Your instructions.
Please pick out every line in the items below that contains the word "dimensiones".

** Opening Records for the task block **

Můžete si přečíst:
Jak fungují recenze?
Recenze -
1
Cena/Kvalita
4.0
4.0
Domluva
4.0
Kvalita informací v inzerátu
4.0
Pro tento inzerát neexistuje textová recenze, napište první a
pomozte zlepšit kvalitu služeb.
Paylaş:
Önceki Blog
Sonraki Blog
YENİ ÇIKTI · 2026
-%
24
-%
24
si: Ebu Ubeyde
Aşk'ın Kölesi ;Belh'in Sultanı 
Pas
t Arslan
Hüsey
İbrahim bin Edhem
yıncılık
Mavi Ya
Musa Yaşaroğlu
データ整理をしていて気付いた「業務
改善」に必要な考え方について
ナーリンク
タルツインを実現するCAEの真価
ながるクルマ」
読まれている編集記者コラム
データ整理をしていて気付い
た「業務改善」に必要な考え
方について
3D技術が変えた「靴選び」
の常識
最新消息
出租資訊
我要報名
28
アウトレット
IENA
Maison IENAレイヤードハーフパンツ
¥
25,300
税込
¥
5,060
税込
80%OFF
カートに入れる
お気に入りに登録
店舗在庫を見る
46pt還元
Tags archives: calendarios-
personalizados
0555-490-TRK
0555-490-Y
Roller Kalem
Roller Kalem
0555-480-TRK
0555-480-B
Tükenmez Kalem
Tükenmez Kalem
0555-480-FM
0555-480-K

** Closing Records for the task block **
** Opening Records for the task block **

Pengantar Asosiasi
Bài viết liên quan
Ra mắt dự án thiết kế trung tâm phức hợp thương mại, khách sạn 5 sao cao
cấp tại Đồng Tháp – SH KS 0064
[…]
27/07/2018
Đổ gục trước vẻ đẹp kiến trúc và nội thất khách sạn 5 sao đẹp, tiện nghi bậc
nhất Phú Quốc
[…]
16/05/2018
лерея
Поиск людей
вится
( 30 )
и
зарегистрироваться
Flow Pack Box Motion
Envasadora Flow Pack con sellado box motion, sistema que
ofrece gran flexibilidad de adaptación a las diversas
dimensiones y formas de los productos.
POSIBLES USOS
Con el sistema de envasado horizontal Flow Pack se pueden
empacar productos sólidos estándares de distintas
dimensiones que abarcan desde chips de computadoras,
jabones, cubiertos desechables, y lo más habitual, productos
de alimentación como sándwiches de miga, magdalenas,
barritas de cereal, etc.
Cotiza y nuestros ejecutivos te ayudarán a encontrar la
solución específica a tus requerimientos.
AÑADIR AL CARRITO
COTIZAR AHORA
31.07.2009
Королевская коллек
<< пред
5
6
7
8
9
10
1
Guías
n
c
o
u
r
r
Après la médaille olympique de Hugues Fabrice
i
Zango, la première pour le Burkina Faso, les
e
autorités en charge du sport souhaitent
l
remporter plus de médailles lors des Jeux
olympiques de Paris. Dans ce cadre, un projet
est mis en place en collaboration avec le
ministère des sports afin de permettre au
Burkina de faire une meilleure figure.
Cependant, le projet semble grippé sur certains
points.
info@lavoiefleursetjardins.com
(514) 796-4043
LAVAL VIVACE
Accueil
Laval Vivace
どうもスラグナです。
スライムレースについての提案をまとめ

** Closing Records for the task block **
** Opening Records for the task block **

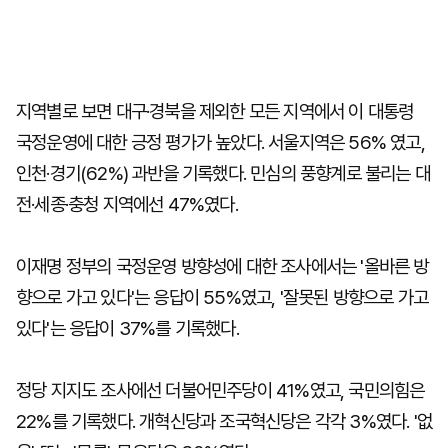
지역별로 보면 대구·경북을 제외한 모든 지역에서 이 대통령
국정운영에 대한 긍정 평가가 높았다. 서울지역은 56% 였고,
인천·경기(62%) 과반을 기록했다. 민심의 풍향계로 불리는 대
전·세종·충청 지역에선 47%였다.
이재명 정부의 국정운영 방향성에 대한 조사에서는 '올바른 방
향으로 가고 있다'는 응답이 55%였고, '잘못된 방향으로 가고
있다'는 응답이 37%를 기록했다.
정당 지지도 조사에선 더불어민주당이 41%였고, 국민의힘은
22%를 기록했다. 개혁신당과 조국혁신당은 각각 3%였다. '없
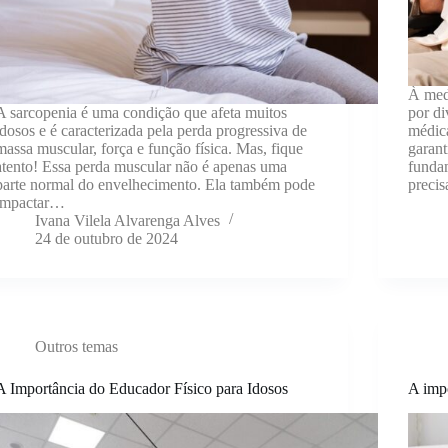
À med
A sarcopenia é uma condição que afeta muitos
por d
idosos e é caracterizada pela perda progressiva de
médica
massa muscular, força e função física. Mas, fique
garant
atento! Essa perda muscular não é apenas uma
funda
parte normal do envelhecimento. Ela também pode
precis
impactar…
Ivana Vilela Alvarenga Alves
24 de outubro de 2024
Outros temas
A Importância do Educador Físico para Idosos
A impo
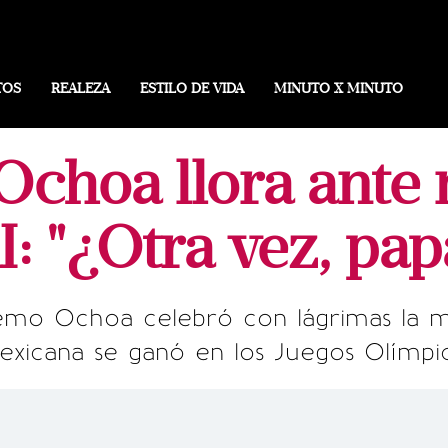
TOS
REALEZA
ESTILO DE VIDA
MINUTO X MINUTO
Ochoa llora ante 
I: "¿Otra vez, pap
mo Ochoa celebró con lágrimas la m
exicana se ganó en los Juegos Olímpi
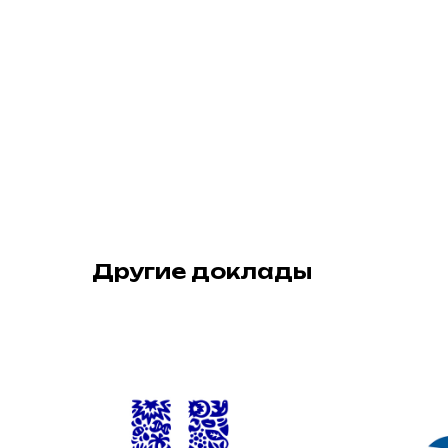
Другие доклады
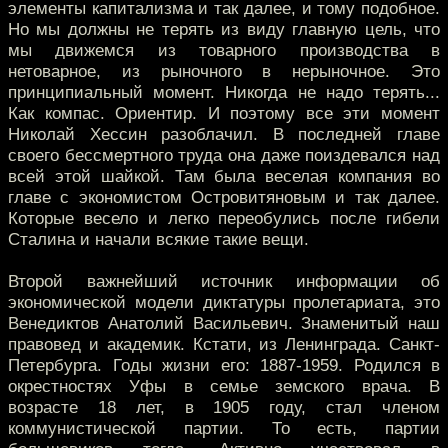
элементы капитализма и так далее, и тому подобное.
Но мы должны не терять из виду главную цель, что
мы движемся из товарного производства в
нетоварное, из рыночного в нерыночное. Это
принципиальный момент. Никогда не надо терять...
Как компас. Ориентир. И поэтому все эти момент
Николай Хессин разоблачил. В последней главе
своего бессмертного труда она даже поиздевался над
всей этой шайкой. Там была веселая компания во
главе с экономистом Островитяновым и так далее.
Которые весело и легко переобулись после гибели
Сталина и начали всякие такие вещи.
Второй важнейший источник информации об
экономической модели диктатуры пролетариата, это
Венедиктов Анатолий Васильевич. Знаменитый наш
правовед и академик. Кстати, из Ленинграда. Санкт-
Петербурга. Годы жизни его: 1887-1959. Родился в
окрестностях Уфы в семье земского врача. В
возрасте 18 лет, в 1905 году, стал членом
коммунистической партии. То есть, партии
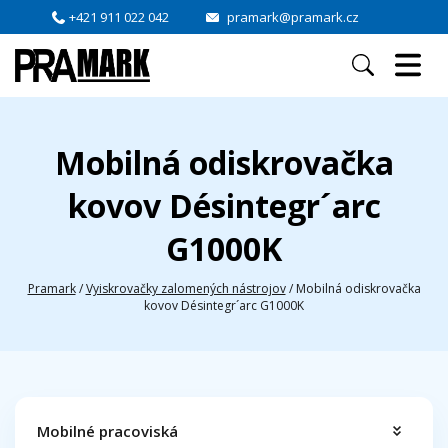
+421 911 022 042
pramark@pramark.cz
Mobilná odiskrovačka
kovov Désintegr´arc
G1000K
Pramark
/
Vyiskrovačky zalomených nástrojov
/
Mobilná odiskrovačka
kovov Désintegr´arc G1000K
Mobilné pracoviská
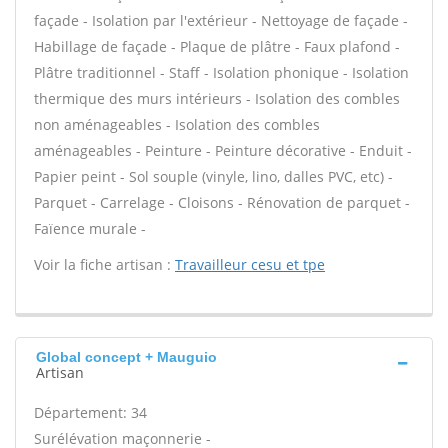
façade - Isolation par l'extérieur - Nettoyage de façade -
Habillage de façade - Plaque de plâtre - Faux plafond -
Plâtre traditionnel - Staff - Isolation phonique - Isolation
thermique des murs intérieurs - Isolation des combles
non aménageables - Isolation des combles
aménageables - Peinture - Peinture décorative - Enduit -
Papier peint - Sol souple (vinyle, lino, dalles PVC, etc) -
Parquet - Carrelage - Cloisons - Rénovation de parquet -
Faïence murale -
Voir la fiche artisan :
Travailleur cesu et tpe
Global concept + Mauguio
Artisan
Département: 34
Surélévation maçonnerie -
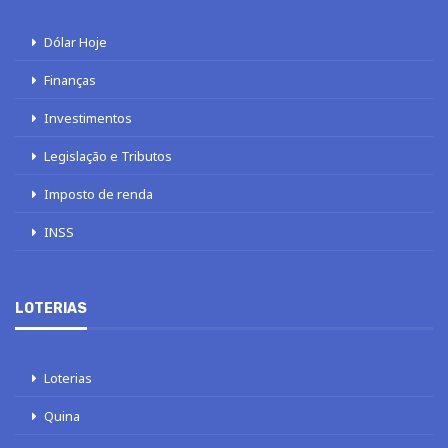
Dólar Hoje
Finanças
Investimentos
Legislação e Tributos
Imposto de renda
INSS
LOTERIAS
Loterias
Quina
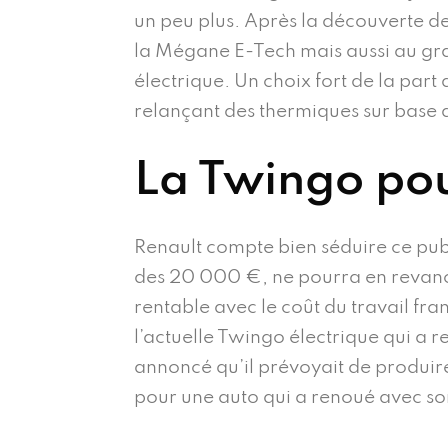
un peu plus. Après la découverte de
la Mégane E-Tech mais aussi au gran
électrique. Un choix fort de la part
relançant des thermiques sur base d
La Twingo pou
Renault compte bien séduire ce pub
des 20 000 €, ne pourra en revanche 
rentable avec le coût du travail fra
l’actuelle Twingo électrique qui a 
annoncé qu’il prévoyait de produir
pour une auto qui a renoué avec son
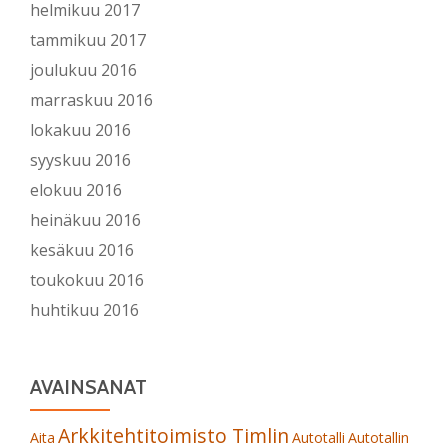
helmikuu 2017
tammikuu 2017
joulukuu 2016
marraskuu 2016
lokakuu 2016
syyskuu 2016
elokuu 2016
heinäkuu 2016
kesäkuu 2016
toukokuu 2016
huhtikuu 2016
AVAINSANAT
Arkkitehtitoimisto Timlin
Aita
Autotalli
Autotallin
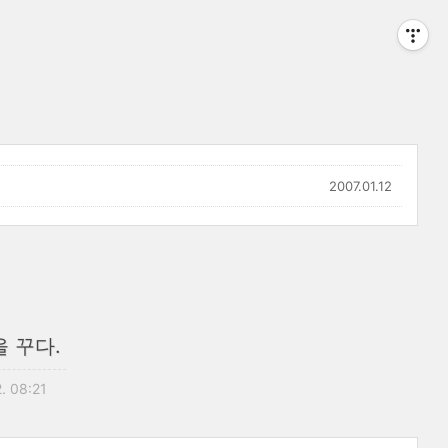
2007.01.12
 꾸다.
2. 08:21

** Closing Records for the task block **

Result of this exercise.
dimensiones y formas de los productos.
dimensiones que abarcan desde chips de computadoras,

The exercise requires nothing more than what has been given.